The draft may contain missing information, especially where foreign income is concerned. It can also overlook deductions, family changes or regional tax benefits that affect the final result. The fact that a figure appears in the tax agency draft does not automatically mean it is complete or correct.

This is especially important for expats, because your financial life is more likely to cross borders. If you earned money in more than one country, changed residency during the year, or received income from several payers, your return may need closer review.

Think of the draft as a starting point, not as a final answer.

What to do if you have income from abroad

This is where many expat returns become more complex.

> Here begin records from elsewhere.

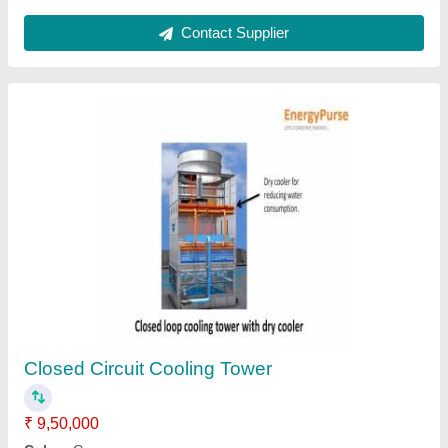
Contact Supplier
AirWa Closed Loop FRP Cooling Tower,
Capacity: 40 Tr, Cooling Capacity: 400 Lpm
₹ 41,000
Brand
: AirWa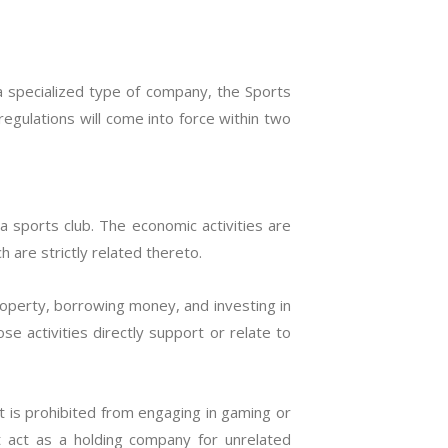
a specialized type of company, the Sports
egulations will come into force within two
 sports club. The economic activities are
h are strictly related thereto.
roperty, borrowing money, and investing in
se activities directly support or relate to
t is prohibited from engaging in gaming or
ot act as a holding company for unrelated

If Spain considers you tax resident, foreign income normally has to be declared, but that does not necessarily mean you will be taxed twice on the same money. Spain has double taxation agreements with many countries, and these agreements are designed to avoid that problem. Even so, the rules vary depending on the type of income and the country involved.

That means a British pension, a dividend from the United States, or rental income from property in another country may each need to be treated differently.

This is one of the strongest reasons to slow down and review your position properly. Many expats know they have foreign income, but they are less clear on whether it should be included, where relief is available, or how it affects the final bill in Spain.

When it is smarter to ask for help

Not everyone needs a gestor or tax adviser, but some situations clearly carry more risk than others.

If you are filing as a straightforward employee with one Spanish payer and no foreign income, the online process may be fairly simple. But if you moved to Spain during 2025, received money from abroad, have several pensions, own property overseas, or think you may fall under a special regime such as the Beckham Law, getting professional help can be money well spent.

A mistake on a tax return is rarely convenient, and for expats it can take longer to fix because the issue is often tied to documents, translations or cross border income that the standard draft does not fully reflect.

One last thing, watch out for scams

Tax season always brings a wave of fake emails and text messages pretending to come from the Spanish tax agency. These messages often promise a refund or ask you to click a link urgently.

Be careful. If something looks rushed, strange or overly dramatic, it probably is. The safest route is always to go directly to the official tax agency website yourself rather than following a link in a message.

What expats in Spain should keep in mind

Renta 2025 is now open, and for expats the real challenge is not simply filing on time. It is filing under the right status, with the right income declared, and without assuming the draft has done all the thinking for you.

The process is much easier once you answer four basic questions. Are you a tax resident in Spain, do you have foreign income, which form applies to you, and can you safely file on your own?

Get those answers right, and the rest becomes far less intimidating.